Jumat 25 Nov 2011 20:09 WIB

Militer Mesir Tolak Tuntutan Demonstran

Rep: Ditto Pappilanda/ Red: Chairul Akhmad
Ribuan pengunjuk rasa memadati Lapangan Tahrir, Kairo, Mesir, Jumat (25/11).  Mereka menuntut rezim militer yang kini berkuasa untuk mundur.
Foto: AP
Ribuan pengunjuk rasa memadati Lapangan Tahrir, Kairo, Mesir, Jumat (25/11). Mereka menuntut rezim militer yang kini berkuasa untuk mundur.

REPUBLIKA.CO.ID, KAIRO – Penguasa militer Mesir menolak tuntutan pengunjuk rasa yang meminta mereka untuk segera mundur. Dewan Tertinggi Angkatan Bersenjata (SCAF) juga mengatakan akan memulai putaran pertama pemilihan parlemen sesuai jadwal, Senin pekan depan.

Sementara itu, para demonstran bersiap untuk meneruskan aksi protes dengan jumlah massa yang lebih besar, dan menuntut pemilihan parlemen ditunda. "Tidak akan ada penundaan pemilu," kata Mayor Jenderal Mamdouh Shaheen, salah satu dari dua anggota SCAF dalam konferensi pers yang disiarkan televisi, Kamis (24/11). "Pemilu akan diselenggarakan tepat waktu beserta tiga tahapnya sesuai jadwal."

SCAF mengatakan kerumunan di Lapangan Tahrir tidak mewakili seluruh Mesir. Diperingatkan pula akan terjadi kekacauan jika mereka segera mundur.

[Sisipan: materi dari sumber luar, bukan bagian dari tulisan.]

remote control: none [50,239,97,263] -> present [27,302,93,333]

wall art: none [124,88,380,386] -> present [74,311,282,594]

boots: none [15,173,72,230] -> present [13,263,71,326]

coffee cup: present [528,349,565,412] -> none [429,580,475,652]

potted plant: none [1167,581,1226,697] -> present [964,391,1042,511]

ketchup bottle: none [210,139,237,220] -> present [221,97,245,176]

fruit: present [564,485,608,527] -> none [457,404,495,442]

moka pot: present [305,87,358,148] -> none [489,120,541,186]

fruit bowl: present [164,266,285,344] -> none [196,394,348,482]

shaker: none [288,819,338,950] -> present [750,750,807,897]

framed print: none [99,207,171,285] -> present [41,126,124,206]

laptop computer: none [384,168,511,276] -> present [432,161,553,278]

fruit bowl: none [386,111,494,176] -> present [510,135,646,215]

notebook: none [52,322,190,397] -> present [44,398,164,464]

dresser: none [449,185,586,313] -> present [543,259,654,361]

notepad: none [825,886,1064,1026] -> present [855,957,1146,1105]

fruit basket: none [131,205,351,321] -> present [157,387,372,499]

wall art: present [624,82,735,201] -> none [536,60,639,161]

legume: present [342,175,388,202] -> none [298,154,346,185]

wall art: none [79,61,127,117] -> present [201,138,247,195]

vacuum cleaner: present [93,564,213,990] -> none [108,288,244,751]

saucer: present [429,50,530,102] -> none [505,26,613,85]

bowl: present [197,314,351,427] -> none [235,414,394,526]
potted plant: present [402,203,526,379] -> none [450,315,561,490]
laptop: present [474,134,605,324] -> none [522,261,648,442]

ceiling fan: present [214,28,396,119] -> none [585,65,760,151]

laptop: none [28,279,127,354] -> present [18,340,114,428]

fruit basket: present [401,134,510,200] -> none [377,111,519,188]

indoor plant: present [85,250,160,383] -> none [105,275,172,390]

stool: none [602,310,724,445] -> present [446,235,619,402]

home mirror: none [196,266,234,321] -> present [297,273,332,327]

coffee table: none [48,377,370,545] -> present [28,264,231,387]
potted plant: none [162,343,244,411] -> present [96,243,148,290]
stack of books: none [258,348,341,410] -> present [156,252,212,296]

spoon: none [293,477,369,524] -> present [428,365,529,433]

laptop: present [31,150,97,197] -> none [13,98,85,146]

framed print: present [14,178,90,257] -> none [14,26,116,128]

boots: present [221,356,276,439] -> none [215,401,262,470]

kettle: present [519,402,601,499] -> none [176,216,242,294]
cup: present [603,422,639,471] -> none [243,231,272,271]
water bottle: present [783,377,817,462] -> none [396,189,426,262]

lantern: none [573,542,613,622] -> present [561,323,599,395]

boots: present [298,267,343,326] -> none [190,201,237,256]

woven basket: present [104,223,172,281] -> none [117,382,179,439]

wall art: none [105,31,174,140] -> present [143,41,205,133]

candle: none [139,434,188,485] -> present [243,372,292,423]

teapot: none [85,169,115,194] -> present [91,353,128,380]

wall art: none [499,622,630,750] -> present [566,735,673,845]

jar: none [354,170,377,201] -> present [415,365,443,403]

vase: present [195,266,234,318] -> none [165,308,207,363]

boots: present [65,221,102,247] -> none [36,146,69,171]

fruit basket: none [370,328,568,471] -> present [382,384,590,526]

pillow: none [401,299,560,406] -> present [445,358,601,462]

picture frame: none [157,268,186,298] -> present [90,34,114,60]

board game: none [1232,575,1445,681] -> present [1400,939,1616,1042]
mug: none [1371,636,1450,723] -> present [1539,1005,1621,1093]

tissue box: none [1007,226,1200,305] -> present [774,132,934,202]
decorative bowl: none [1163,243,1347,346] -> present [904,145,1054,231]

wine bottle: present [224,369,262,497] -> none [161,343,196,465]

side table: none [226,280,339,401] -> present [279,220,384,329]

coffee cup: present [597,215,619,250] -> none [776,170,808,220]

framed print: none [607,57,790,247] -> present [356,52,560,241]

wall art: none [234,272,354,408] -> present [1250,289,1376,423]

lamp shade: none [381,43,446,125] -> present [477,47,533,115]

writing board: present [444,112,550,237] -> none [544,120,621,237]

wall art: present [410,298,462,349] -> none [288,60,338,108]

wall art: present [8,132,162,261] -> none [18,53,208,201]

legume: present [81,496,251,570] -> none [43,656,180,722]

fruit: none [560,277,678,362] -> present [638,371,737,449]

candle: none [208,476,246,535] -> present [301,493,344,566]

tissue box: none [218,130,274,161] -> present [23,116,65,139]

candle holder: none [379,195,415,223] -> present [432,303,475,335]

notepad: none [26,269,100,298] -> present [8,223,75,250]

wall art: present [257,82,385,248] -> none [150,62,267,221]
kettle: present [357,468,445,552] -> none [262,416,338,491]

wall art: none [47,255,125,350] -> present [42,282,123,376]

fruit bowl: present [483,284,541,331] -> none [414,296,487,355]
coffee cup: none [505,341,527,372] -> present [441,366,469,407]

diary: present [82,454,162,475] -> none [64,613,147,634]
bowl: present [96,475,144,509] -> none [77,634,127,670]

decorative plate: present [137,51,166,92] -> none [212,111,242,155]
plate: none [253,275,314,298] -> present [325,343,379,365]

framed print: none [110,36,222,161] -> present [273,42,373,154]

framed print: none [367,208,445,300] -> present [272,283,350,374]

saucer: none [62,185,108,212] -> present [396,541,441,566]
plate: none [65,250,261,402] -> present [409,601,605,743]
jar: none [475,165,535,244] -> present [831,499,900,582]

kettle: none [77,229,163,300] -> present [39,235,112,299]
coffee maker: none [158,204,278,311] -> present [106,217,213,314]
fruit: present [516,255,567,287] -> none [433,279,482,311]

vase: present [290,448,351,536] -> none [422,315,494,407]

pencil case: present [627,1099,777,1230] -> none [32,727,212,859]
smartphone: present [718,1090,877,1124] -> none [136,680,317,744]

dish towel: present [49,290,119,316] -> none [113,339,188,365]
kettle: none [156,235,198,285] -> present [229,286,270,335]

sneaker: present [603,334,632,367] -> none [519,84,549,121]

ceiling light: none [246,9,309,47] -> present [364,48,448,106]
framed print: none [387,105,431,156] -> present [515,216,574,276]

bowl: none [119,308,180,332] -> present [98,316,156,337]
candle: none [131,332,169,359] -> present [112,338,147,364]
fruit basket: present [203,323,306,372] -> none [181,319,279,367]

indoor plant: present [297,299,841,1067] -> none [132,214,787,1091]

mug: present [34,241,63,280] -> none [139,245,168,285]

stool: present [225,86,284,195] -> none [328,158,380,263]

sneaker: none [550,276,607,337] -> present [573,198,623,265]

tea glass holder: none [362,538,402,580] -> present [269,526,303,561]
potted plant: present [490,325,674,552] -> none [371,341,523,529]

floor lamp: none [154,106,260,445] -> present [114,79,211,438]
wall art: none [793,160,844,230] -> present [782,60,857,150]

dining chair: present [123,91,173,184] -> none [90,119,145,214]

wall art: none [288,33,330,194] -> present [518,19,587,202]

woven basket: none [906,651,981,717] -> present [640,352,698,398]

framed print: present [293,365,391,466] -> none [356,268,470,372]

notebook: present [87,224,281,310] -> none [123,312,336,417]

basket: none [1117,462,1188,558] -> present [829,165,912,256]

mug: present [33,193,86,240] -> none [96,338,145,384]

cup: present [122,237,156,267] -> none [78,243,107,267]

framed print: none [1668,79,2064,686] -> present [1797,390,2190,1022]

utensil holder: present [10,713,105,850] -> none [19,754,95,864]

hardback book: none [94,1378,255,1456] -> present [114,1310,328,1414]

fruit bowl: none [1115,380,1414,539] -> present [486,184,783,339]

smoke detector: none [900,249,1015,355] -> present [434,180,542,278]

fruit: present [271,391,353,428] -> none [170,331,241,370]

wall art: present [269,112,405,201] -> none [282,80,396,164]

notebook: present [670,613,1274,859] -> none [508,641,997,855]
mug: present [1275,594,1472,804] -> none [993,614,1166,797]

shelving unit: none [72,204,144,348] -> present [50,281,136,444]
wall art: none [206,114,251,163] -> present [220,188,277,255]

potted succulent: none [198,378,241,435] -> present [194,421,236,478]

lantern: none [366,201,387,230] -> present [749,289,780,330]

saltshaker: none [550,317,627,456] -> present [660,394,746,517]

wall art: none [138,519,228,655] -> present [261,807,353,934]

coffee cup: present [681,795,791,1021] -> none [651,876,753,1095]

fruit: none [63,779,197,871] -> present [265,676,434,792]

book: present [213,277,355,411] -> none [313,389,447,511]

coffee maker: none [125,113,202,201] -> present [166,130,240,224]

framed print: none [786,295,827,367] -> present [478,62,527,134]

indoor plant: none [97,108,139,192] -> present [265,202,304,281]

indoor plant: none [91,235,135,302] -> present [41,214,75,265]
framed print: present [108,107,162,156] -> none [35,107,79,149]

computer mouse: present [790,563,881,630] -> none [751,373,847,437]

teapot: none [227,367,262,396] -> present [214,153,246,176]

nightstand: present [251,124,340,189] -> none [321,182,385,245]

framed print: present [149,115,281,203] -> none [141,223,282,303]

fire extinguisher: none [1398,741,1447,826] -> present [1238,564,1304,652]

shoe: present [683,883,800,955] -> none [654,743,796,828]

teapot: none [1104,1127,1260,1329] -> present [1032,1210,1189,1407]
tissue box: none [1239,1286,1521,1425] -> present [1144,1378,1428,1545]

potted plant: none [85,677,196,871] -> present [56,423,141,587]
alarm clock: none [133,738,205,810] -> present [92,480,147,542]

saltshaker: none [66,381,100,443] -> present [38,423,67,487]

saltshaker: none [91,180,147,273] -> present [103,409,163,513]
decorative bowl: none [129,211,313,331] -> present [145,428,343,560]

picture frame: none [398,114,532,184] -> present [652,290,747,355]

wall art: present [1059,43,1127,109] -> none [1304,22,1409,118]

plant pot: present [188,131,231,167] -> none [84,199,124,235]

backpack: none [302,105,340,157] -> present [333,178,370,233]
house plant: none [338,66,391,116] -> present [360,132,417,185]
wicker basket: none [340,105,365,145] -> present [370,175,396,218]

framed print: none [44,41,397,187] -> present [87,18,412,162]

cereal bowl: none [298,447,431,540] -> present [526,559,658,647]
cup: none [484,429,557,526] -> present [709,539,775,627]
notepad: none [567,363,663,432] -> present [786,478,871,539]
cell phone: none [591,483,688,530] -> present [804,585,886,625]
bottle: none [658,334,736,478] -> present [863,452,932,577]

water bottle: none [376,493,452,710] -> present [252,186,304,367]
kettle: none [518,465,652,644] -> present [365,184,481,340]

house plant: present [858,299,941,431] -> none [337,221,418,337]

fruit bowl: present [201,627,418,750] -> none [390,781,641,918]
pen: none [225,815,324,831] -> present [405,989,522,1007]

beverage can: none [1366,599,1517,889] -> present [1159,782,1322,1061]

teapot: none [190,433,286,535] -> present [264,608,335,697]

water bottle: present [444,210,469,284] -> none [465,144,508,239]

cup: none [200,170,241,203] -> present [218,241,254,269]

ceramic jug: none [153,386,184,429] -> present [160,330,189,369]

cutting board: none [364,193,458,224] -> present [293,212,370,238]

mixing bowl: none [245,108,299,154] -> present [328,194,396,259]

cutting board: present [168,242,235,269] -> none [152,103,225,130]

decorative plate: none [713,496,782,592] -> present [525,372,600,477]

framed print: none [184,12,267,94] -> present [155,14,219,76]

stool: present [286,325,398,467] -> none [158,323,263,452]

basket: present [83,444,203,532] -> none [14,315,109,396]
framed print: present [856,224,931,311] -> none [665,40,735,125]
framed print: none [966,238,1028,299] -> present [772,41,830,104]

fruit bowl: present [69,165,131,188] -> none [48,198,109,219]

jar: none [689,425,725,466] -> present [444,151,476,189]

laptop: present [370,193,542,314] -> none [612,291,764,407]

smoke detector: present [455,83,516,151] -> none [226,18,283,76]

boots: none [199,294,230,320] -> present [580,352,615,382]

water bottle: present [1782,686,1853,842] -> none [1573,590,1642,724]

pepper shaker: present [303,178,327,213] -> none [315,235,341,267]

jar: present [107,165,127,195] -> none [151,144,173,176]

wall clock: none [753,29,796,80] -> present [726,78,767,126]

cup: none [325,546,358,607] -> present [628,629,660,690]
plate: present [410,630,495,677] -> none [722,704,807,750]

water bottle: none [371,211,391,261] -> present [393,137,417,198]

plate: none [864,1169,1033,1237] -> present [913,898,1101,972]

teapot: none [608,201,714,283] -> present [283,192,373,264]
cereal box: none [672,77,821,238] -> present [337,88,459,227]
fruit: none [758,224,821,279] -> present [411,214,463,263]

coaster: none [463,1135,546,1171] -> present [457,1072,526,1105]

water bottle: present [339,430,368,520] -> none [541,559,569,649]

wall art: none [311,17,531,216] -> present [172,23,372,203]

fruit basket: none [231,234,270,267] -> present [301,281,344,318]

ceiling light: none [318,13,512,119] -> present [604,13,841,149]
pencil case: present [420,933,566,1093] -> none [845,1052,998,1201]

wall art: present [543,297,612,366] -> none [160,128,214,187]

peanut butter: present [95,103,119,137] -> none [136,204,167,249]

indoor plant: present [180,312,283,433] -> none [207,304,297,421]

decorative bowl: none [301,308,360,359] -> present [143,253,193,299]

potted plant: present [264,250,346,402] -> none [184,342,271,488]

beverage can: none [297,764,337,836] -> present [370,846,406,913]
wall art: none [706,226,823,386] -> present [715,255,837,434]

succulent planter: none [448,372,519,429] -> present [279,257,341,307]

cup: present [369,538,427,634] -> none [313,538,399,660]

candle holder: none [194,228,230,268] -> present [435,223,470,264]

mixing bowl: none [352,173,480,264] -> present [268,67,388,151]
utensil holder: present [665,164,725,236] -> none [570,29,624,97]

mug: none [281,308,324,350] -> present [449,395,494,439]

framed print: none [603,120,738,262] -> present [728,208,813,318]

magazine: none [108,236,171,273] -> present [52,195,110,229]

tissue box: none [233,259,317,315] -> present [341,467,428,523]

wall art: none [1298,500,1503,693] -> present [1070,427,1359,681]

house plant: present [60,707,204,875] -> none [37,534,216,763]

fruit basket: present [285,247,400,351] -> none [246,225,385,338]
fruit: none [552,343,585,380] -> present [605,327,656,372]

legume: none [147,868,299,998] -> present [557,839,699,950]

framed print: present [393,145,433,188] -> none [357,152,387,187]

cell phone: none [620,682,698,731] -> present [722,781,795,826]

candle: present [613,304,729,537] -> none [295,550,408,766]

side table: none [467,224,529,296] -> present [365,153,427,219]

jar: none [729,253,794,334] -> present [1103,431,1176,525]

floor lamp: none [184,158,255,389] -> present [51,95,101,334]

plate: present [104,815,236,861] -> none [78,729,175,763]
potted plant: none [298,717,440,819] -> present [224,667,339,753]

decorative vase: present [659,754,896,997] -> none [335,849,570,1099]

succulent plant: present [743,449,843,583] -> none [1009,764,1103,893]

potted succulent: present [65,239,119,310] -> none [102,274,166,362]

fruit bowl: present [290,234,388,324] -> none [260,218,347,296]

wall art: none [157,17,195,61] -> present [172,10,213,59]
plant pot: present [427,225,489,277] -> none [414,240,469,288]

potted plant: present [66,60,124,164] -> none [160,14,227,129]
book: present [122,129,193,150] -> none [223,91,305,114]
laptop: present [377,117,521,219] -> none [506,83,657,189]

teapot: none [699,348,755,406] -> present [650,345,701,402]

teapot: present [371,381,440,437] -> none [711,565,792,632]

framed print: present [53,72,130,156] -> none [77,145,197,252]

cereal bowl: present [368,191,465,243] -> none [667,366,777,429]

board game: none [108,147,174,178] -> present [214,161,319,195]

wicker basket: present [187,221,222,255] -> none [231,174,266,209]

Bahasa ini mirip dengan upaya menakut-nakuti Hosni Mubarak ketika mencoba untuk mempertahankan kekuasaannya saat menghadapi pemberontakan 18-hari.

Dua jenderal SCAF, Shaheen dan Mayor Jenderal Mukhtar el-Malla, juga mengatakan bahwa pemilihan parlemen akan dimulai Senin besok. Selain itu, seorang perdana menteri baru yang akan menggantikan Essam Sharaf akan ditunjuk sebelum pemungutan suara dilangsungkan.

SCAF juga menegaskan bahwa rezimnya tidak sama dengan rezim Housni Mubarak yang mereka gantikan. Namun tampak jalan yang ditempuh para jenderal memiliki takdir yang searah dengan Mubarak sembilan bulan lalu dengan merespon krisis secara arogan, ancaman dan kekuatan brutal. Sejauh ini cara kekerasan tidak lebih baik daripada jaman Mubarak.

Pengunjuk rasa di Lapangan Tahrir mengatakan, mereka tidak akan meninggalkan alun-alun sampai pimpinan militer mundur sebagai dukungan kepada presiden dari kalangan sipil. Sikap ini menunjukkan tekad yang sama dengan yang memaksa Mubarak untuk menyerahkan kekuasaannya pada Februari silam setelah hampir tiga dekade bertahta.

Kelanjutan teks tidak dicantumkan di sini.